Duration of migraine is a predictor for response to botulinum toxin type A

OBJECTIVE: To identify the clinical characteristics and/or injection parameters that predict a favorable response to botulinum toxin type A in patients with episodic and chronic migraine. BACKGROUND: There is emerging scientific and clinical evidence to support the utility of botulinum toxin type A (BoNT-A) in the prophylaxis of episodic and chronic migraine headache. However, the patient characteristics and injection strategies that predict a favorable treatment response are unknown. METHODS: We conducted a prospective, open-label study on 74 patients from our clinic receiving BoNT-A for episodic or chronic migraine. For all patients, migraine-related disability (Migraine Disability Assesment [MIDAS]), headache frequency, and average headache intensity were obtained at baseline and at 3 months post-BoNT-A. Information regarding demographic characteristics and injection parameters was also collected. RESULTS: Sixty-one patients met the study criteria and were available for 3-month follow-up. At the 3-month follow-up visit, the mean MIDAS scores of the 61 qualified study patients had decreased from 102 at baseline to 49 (52% decrease, P<.001). The mean number of headache days was reduced from 60 to 39 (P<.001), and the mean headache intensity decreased from 7.6 at baseline to 5.9 (P<.001). Frequency of migraine attacks, presence of analgesic overuse, total BoNT-A dose, and presence of underlying muscle tenderness were not predictive of treatment response. Age and duration of migraine were the only clinical factors significantly predictive of treatment response.

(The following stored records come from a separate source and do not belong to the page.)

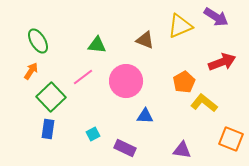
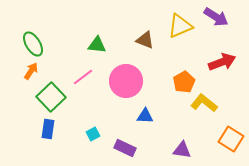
green ellipse: moved 5 px left, 3 px down
orange square: rotated 10 degrees clockwise
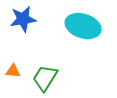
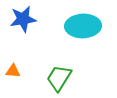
cyan ellipse: rotated 20 degrees counterclockwise
green trapezoid: moved 14 px right
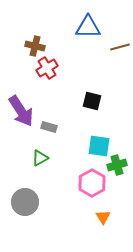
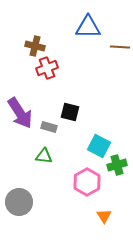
brown line: rotated 18 degrees clockwise
red cross: rotated 10 degrees clockwise
black square: moved 22 px left, 11 px down
purple arrow: moved 1 px left, 2 px down
cyan square: rotated 20 degrees clockwise
green triangle: moved 4 px right, 2 px up; rotated 36 degrees clockwise
pink hexagon: moved 5 px left, 1 px up
gray circle: moved 6 px left
orange triangle: moved 1 px right, 1 px up
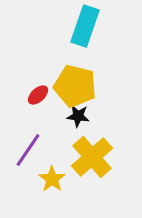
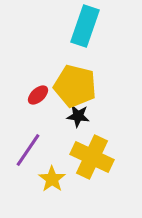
yellow cross: rotated 24 degrees counterclockwise
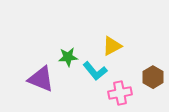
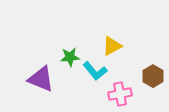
green star: moved 2 px right
brown hexagon: moved 1 px up
pink cross: moved 1 px down
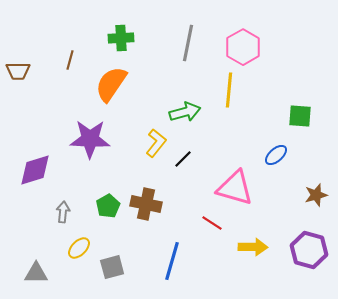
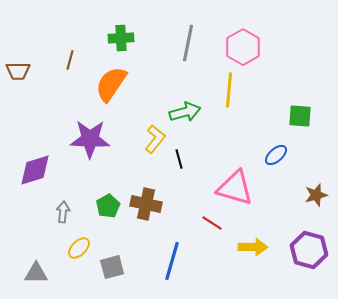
yellow L-shape: moved 1 px left, 4 px up
black line: moved 4 px left; rotated 60 degrees counterclockwise
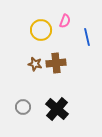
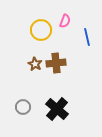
brown star: rotated 16 degrees clockwise
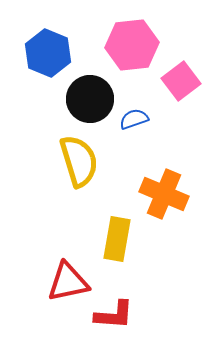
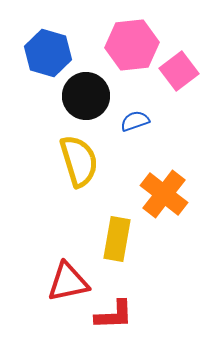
blue hexagon: rotated 6 degrees counterclockwise
pink square: moved 2 px left, 10 px up
black circle: moved 4 px left, 3 px up
blue semicircle: moved 1 px right, 2 px down
orange cross: rotated 15 degrees clockwise
red L-shape: rotated 6 degrees counterclockwise
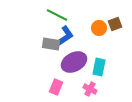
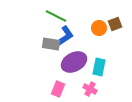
green line: moved 1 px left, 1 px down
pink rectangle: moved 2 px right, 2 px down
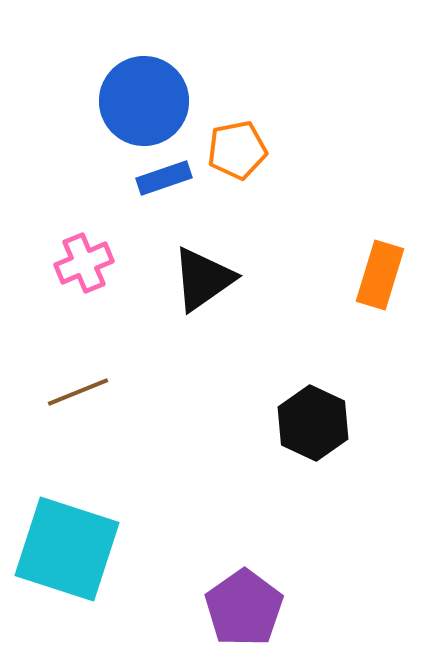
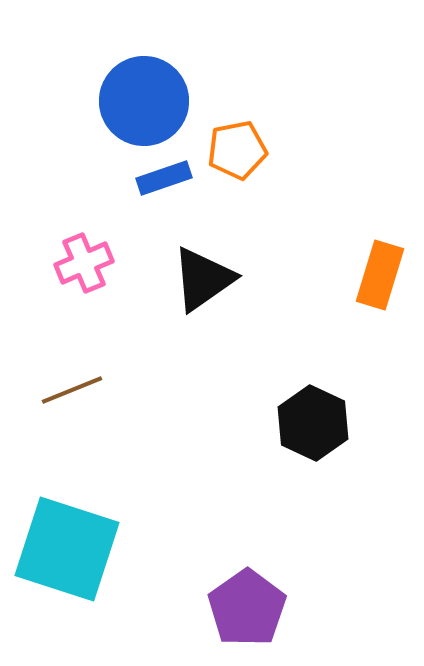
brown line: moved 6 px left, 2 px up
purple pentagon: moved 3 px right
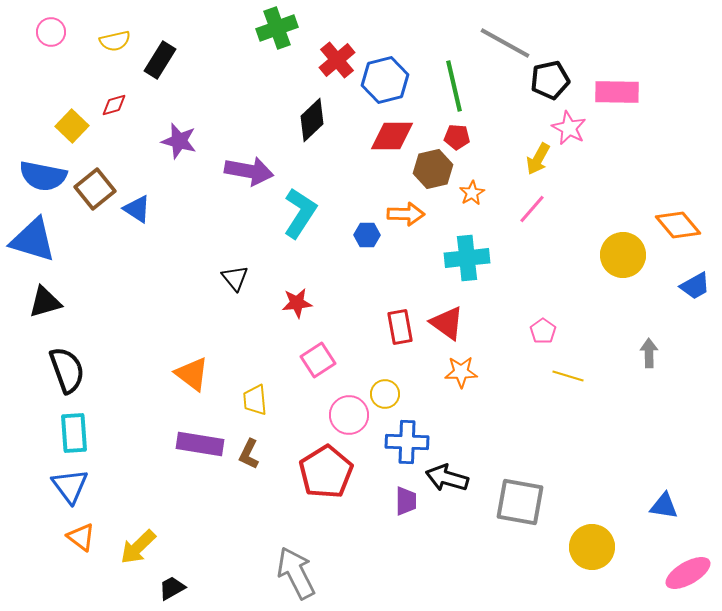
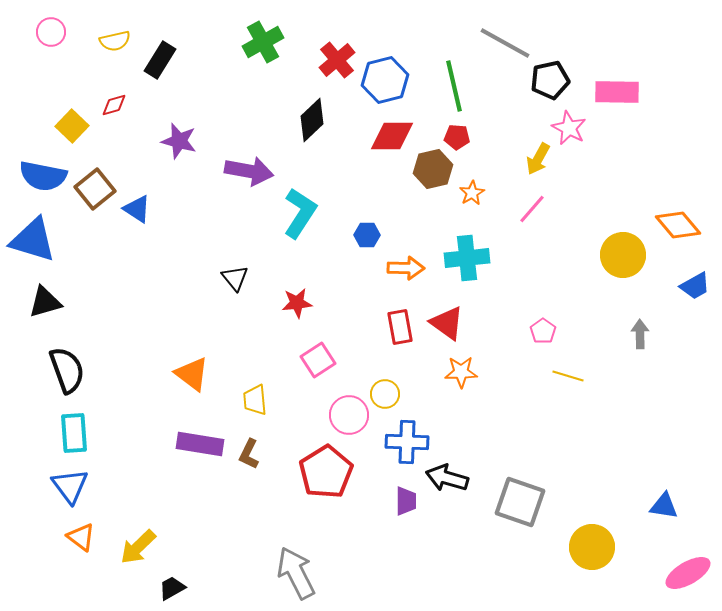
green cross at (277, 28): moved 14 px left, 14 px down; rotated 9 degrees counterclockwise
orange arrow at (406, 214): moved 54 px down
gray arrow at (649, 353): moved 9 px left, 19 px up
gray square at (520, 502): rotated 9 degrees clockwise
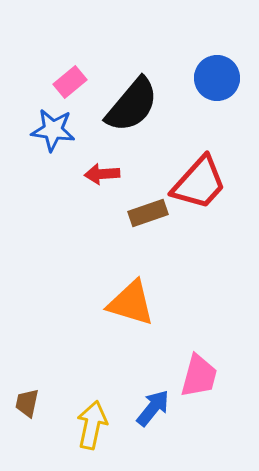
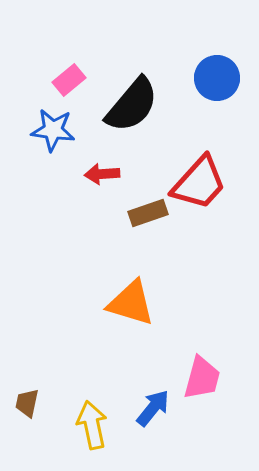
pink rectangle: moved 1 px left, 2 px up
pink trapezoid: moved 3 px right, 2 px down
yellow arrow: rotated 24 degrees counterclockwise
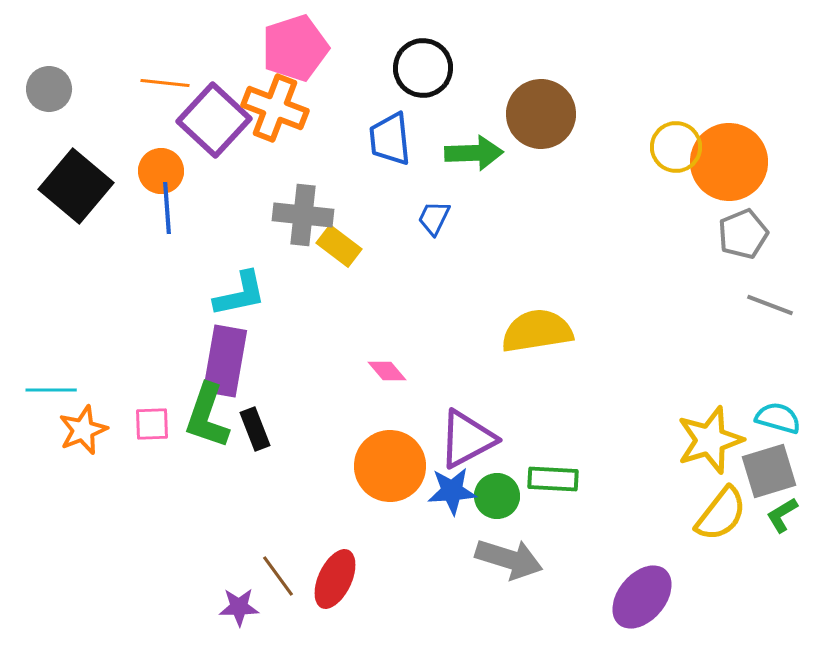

Age likely was a predictor only as a consequence of duration of illness as subjects with migraine duration greater than 30 years were significantly less likely to respond to treatment with BoNT-A. CONCLUSION: BoNT-A may be effective in decreasing headache frequency, headache intensity, and headache-related disability in episodic and chronic migraine patients. Duration of illness emerged as a predictor of treatment response. Randomized controlled studies should evaluate headache-related disability as a primary endpoint in patients with episodic and chronic headache.